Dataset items
* * *

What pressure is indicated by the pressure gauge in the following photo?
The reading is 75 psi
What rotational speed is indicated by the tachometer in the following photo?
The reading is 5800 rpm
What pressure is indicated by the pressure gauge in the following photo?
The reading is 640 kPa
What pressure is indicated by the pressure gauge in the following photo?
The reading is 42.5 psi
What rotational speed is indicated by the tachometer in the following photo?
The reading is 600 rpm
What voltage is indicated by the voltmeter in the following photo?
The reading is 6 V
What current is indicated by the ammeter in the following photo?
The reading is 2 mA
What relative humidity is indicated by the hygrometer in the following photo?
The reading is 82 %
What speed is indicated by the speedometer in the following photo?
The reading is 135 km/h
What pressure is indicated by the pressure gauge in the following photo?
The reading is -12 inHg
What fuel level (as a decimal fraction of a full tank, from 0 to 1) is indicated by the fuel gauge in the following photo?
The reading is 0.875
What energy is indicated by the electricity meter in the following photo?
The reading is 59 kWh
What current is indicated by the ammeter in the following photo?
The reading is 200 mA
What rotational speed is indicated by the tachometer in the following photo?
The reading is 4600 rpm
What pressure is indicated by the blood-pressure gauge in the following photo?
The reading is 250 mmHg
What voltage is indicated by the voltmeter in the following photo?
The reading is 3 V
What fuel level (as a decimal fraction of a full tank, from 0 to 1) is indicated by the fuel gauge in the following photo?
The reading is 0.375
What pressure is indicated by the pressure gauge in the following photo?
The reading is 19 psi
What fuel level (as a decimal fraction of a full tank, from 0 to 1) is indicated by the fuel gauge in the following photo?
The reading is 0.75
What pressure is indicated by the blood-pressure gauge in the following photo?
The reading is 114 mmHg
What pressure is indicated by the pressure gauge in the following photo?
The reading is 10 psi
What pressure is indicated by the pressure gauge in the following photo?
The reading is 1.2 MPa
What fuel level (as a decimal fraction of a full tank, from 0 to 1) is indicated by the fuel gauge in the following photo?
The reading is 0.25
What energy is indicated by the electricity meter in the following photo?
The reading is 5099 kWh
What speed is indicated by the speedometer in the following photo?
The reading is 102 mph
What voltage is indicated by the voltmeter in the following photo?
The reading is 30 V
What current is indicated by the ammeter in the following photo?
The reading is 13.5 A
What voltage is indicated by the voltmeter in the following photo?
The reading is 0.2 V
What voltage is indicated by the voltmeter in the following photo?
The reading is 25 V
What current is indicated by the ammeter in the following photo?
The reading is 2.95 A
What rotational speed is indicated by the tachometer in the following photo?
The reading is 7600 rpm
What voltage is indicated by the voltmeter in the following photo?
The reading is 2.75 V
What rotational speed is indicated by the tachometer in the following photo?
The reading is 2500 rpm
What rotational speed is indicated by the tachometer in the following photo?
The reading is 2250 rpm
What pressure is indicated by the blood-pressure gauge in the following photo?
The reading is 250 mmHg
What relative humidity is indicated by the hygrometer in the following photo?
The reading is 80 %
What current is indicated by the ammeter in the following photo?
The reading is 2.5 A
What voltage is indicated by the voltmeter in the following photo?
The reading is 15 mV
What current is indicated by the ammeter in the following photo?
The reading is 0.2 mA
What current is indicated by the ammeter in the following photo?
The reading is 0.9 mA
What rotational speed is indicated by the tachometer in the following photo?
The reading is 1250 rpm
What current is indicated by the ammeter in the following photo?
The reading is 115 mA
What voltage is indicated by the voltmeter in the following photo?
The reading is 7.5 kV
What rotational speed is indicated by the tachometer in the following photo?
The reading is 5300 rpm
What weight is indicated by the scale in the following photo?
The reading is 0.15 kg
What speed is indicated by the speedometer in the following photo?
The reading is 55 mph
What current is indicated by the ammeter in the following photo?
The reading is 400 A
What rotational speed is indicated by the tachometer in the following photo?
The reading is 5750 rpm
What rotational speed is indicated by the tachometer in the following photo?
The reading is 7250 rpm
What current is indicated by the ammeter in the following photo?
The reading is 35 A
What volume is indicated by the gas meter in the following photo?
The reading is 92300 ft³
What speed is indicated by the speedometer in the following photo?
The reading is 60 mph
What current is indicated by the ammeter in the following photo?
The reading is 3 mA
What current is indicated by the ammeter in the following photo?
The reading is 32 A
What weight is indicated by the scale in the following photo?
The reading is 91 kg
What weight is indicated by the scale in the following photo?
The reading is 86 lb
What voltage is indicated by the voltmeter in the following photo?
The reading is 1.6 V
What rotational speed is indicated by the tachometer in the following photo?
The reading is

* * *

• What to work on: Please reproduce all of the data above line for line, without changing anything.

• Task output:
What pressure is indicated by the pressure gauge in the following photo?
The reading is 75 psi
What rotational speed is indicated by the tachometer in the following photo?
The reading is 5800 rpm
What pressure is indicated by the pressure gauge in the following photo?
The reading is 640 kPa
What pressure is indicated by the pressure gauge in the following photo?
The reading is 42.5 psi
What rotational speed is indicated by the tachometer in the following photo?
The reading is 600 rpm
What voltage is indicated by the voltmeter in the following photo?
The reading is 6 V
What current is indicated by the ammeter in the following photo?
The reading is 2 mA
What relative humidity is indicated by the hygrometer in the following photo?
The reading is 82 %
What speed is indicated by the speedometer in the following photo?
The reading is 135 km/h
What pressure is indicated by the pressure gauge in the following photo?
The reading is -12 inHg
What fuel level (as a decimal fraction of a full tank, from 0 to 1) is indicated by the fuel gauge in the following photo?
The reading is 0.875
What energy is indicated by the electricity meter in the following photo?
The reading is 59 kWh
What current is indicated by the ammeter in the following photo?
The reading is 200 mA
What rotational speed is indicated by the tachometer in the following photo?
The reading is 4600 rpm
What pressure is indicated by the blood-pressure gauge in the following photo?
The reading is 250 mmHg
What voltage is indicated by the voltmeter in the following photo?
The reading is 3 V
What fuel level (as a decimal fraction of a full tank, from 0 to 1) is indicated by the fuel gauge in the following photo?
The reading is 0.375
What pressure is indicated by the pressure gauge in the following photo?
The reading is 19 psi
What fuel level (as a decimal fraction of a full tank, from 0 to 1) is indicated by the fuel gauge in the following photo?
The reading is 0.75
What pressure is indicated by the blood-pressure gauge in the following photo?
The reading is 114 mmHg
What pressure is indicated by the pressure gauge in the following photo?
The reading is 10 psi
What pressure is indicated by the pressure gauge in the following photo?
The reading is 1.2 MPa
What fuel level (as a decimal fraction of a full tank, from 0 to 1) is indicated by the fuel gauge in the following photo?
The reading is 0.25
What energy is indicated by the electricity meter in the following photo?
The reading is 5099 kWh
What speed is indicated by the speedometer in the following photo?
The reading is 102 mph
What voltage is indicated by the voltmeter in the following photo?
The reading is 30 V
What current is indicated by the ammeter in the following photo?
The reading is 13.5 A
What voltage is indicated by the voltmeter in the following photo?
The reading is 0.2 V
What voltage is indicated by the voltmeter in the following photo?
The reading is 25 V
What current is indicated by the ammeter in the following photo?
The reading is 2.95 A
What rotational speed is indicated by the tachometer in the following photo?
The reading is 7600 rpm
What voltage is indicated by the voltmeter in the following photo?
The reading is 2.75 V
What rotational speed is indicated by the tachometer in the following photo?
The reading is 2500 rpm
What rotational speed is indicated by the tachometer in the following photo?
The reading is 2250 rpm
What pressure is indicated by the blood-pressure gauge in the following photo?
The reading is 250 mmHg
What relative humidity is indicated by the hygrometer in the following photo?
The reading is 80 %
What current is indicated by the ammeter in the following photo?
The reading is 2.5 A
What voltage is indicated by the voltmeter in the following photo?
The reading is 15 mV
What current is indicated by the ammeter in the following photo?
The reading is 0.2 mA
What current is indicated by the ammeter in the following photo?
The reading is 0.9 mA
What rotational speed is indicated by the tachometer in the following photo?
The reading is 1250 rpm
What current is indicated by the ammeter in the following photo?
The reading is 115 mA
What voltage is indicated by the voltmeter in the following photo?
The reading is 7.5 kV
What rotational speed is indicated by the tachometer in the following photo?
The reading is 5300 rpm
What weight is indicated by the scale in the following photo?
The reading is 0.15 kg
What speed is indicated by the speedometer in the following photo?
The reading is 55 mph
What current is indicated by the ammeter in the following photo?
The reading is 400 A
What rotational speed is indicated by the tachometer in the following photo?
The reading is 5750 rpm
What rotational speed is indicated by the tachometer in the following photo?
The reading is 7250 rpm
What current is indicated by the ammeter in the following photo?
The reading is 35 A
What volume is indicated by the gas meter in the following photo?
The reading is 92300 ft³
What speed is indicated by the speedometer in the following photo?
The reading is 60 mph
What current is indicated by the ammeter in the following photo?
The reading is 3 mA
What current is indicated by the ammeter in the following photo?
The reading is 32 A
What weight is indicated by the scale in the following photo?
The reading is 91 kg
What weight is indicated by the scale in the following photo?
The reading is 86 lb
What voltage is indicated by the voltmeter in the following photo?
The reading is 1.6 V
What rotational speed is indicated by the tachometer in the following photo?
The reading is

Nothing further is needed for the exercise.